This section is from "The American Cyclopaedia", by George Ripley And Charles A. Dana. Also available from Amazon: The New American Cyclopædia. 16 volumes complete..
Joseph Nicolas Robert-Fleury, a French painter, whose real name is Fleury, born in Cologne, Aug. 8, 1797. He studied under Ver-net and Gros, and. exhibited his first piece in 1824. Among his works are: "Tasso in the Convent of St. Onofrio," "An Incident of the St. Bartholomew Massacre," "The Last Moments of Montaigne," "The Entrance of Clo-vis into Tours," and "Jane Shore." One of his finest productions, " Charles V. at the Monastery of San Yuste," was again exhibited in 1867. He has been professor, and for five years director, of the school of fine arts in Paris, and in 1865-'6 of the French academy in Rome. His son Tony is a historical painter.
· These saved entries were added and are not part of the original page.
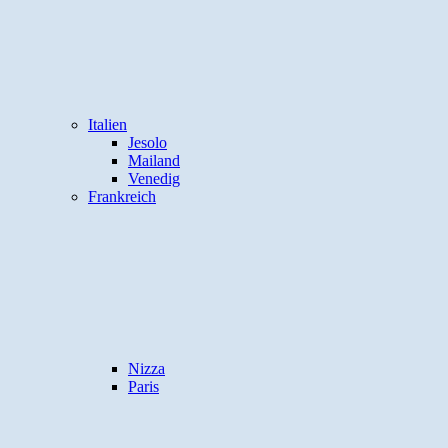
Italien
Jesolo
Mailand
Venedig
Frankreich
Nizza
Paris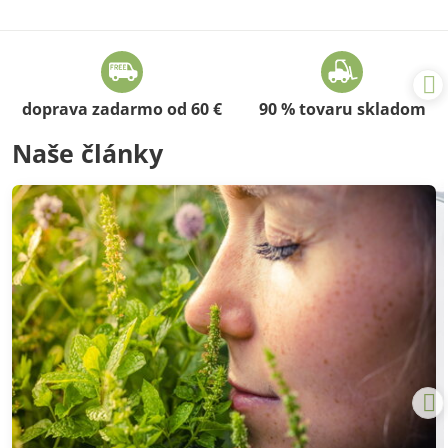
doprava zadarmo od 60 €
90 % tovaru skladom
Naše články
Joseph Philippe Lockroy, a French dramatist, whose real name is Simon, born of French parents in Turin, Feb. 17, 1803. He was one of the best actors of the Comedie Francaise, but left the stage in 1840 to write for it, in conjunction with Scribe, Anicet-Bourgeois, and other authors. Among his most successful plays are Passe minuit, Les trois epiciers, Le chevalier du guet, and Chariot et le maitre d'ecole. With Alexandre Dumas the elder he wrote Conscience, a drama (1854). He also wrote the librettos for La reine Topaze (1856), Ondine (1863), and other operas. - His son Edouard, born in 1840, has become known as a radical politician and journalist. He was under arrest for a time in 1871 as a participant in the insurrection of the commune, although he had striven to prevent bloodshed; and in April, 1873, he was elected to the assembly by the department of Bouches-du-Rhone.
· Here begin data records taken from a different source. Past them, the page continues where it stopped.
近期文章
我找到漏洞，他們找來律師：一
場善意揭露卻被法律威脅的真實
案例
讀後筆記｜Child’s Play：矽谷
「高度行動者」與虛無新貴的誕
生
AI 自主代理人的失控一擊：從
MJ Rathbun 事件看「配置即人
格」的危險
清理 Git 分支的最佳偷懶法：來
Joseph Rene Bellot, a French naval officer, born in Paris in March, 1826, lost off Cape Bowden, Aug. 18, 1853. He was a midshipman in the siege of Vera Cruz in 1838, and a lieutenant in 1851, and in 1852 obtained permission to serve as a volunteer in the English expedition sent out in search of Sir John Franklin, and commanded by Captain Belcher. On one occasion he offered to carry despatches by a journey over the ice. Being overtaken by a storm, the ice on which he was, with two of his companions, was severed from the land. He went to the other side of a hummock to reconnoitre, and was never seen again. His own diary, which was published in 1855, furnishes the best narrative of his adventures.
Joseph Salvador, a French historian of Spanish-Jewish extraction, born in Montpel-lier in 1796. He studied medicine, but did not practise. His principal works are: Loi de Moïse, ou Système religieux et politique des Hébreux (1822), a prelude to the Histoire des institutions de Moïse et du peuple hébreu (3 vols., 1828); Jésus-Christ et sa doctrine (2 vols., 1838); Histoire de la domination ro-maine en Judée et de la ruine de Jérusalem (2 vols., 1846); and Paris, Rome, Jérusalem, ou la question religieuse au XIXe siècle (2 vols., 1859).
Joseph Sauveur, a French mathematician, born at La Flèche, March 24, 1653, died in Paris, July 9, 1716. He was mute until the age of seven, and his voice and hearing long remained imperfect, yet he made a new science of musical acoustics. He gained an introduction at court through Prince Eugene, and in 1686 became professor of mathematics at the collége de France. He determined the number of vibrations corresponding to each determinate sound, whether of an organ pipe or of a sonorous chord. His discoveries are described in numerous papers in the Mémoires of the academy of sciences.